## [EXERCISE REQUIREMENTS]
Where a line in the material below has the string "кабинет", please report it.
--- EXTRACTED MATERIAL Enclosed Below ---
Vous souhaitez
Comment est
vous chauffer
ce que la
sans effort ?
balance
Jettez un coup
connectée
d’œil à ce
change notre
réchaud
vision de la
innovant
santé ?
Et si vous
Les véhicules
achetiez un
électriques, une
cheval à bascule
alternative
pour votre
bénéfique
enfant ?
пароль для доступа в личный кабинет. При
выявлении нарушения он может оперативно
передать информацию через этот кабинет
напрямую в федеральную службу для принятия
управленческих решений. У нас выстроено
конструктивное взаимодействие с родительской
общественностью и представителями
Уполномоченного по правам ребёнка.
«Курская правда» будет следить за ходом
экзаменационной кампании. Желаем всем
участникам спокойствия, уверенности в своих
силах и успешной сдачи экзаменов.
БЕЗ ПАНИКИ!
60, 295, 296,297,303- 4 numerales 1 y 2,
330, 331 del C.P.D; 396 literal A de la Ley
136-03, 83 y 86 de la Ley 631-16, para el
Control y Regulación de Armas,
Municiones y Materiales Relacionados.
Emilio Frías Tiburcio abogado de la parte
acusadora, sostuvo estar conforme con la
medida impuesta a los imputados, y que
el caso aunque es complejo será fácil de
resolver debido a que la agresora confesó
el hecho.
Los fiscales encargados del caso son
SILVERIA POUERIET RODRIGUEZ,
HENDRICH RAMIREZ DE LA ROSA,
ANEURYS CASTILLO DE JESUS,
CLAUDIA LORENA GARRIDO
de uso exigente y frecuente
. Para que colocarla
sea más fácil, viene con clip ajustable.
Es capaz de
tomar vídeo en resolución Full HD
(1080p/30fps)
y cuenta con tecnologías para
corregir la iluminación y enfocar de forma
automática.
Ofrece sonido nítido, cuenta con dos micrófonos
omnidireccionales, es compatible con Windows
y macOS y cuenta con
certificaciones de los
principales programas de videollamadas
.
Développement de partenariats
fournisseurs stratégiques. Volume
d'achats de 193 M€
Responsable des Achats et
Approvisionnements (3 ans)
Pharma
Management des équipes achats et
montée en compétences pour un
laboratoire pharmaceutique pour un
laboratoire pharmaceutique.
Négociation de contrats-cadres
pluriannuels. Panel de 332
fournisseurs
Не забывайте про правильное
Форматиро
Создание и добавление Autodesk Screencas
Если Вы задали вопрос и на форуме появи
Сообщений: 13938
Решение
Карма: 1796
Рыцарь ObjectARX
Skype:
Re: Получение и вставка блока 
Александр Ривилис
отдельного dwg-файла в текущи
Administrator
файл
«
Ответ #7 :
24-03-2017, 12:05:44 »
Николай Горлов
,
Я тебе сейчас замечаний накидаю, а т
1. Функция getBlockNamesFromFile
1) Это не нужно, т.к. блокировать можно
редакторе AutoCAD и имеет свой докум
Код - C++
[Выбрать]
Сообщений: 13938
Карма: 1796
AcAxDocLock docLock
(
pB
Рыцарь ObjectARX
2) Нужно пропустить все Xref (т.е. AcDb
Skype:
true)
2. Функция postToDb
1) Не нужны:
--- End of Enclosed EXTRACTED MATERIAL ---
## [RESPONSE]
пароль для доступа в личный кабинет. При
передать информацию через этот кабинет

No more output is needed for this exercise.